8. Police Road Blocks
Don't be alarmed if you are driving along and come to a road block that looks like something out of Jackie Chan movie, i.e. a lot of police and a lot of guns. Malaysian police are armed and like policemen anywhere in the world they do like to work in big groups. A foreigner will probably just get waved through. If you are stopped, the policeman may ask for a quick look at your license and then quickly move on to asking you which football team you support. Seeing as 50% of Malaysians are Manchester United supporters there's no harm in sometimes becoming a temporary Man U fan. After a quick chat you'll be on your way.

9. Pedestrian/Zebra Crossings
Good News here. Sarawak is the only place in Malaysia where motorists actually stop for pedestrians when the little green man says it's time to walk. Try that in Kuala Lumpur and you are likely to be rammed.

10. Motorcyclists
Beware of these nutters. 99.99 % have a death wish and 100% have an annoying habit of performing death-defying slalom-type manoeuvres, weaving in and out of cars until one day they meet their maker.

11. Cars With No Visible Driver
If you spot a car that is cruising along without a driver, don't be alarmed but do keep a safe distance. Look closely and you will actually see a pair of shrivelled, prune-like hands grasping the wheel and perhaps a tiny old lady sitting in the front seat. If she is wearing glasses then keep your distance, if not then change down a gear and give it 6,000 revs to get away from this blind midget who should not be allowed on the roads without an additional cushion on the seat and a good pair of strong specs.

12. Hondas
If you spot a Honda in your rear window, watch out. These cars are popular with the local Boy Racers, perhaps the most reckless drivers in the world. Only relax after the young pup of a driver has gunned his engine, swerved past you and raced off. If the Honda has stripes, a body kit, the window down and cigarette-wielding tattooed hand poking out, then avoid direct eye-contact as half the samsengs (gangsters) in Kuching use jazzed up Hondas.

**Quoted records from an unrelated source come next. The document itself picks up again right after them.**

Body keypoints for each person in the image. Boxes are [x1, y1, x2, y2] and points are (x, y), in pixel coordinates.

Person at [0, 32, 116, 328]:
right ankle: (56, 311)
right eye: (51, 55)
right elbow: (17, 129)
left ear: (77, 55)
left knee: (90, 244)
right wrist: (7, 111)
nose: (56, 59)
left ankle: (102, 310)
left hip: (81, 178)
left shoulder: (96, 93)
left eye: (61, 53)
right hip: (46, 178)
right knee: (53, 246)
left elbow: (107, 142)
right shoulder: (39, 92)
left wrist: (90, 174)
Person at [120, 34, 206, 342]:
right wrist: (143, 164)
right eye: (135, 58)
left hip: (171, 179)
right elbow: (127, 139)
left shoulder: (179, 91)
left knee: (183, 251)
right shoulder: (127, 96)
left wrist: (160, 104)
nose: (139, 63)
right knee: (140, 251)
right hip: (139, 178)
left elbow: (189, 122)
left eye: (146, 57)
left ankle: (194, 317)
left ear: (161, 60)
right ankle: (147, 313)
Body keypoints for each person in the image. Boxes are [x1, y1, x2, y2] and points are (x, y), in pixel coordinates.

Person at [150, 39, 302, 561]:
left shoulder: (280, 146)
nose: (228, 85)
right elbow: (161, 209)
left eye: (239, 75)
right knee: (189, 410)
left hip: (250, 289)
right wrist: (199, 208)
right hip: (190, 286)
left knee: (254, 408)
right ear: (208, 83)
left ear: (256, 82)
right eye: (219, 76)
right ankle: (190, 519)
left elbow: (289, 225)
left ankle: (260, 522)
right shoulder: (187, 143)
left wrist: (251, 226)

13. Always Expect The Worse At Junctions
If you are approaching a junction and have the right of way, always bear in mind that the car waiting at the junction is only waiting there until you are 20 feet away. As you approach it will come charging into your path. Forward planning is the key. Always expect the worst.

14. Lizards, Snakes, Dogs & Assorted Wildlife
On a trip up country its wise to keep a look out for animals on the road. On one trip from Kuching to Sibu with a friend at the wheel we unintentionally managed to wipe out a range of wildlife. The body count including two stupid birds which flew into the windscreen, one snake, a jumbo-sized frog, the slowest moving monitor lizard in Borneo and two incredibly scabby dogs that were in the middle of the road bonking silly (what a way to go). The last collision was particularly sad or funny depending on how sick you are. A blast of the horn gave some advance warning but these two dogs were glued together and could not separate until my friend's Suzuki jeep ploughed into them.

15. Purpose Built Car Parks
Always empty as most drivers prefer to save a couple of bucks and park illegally.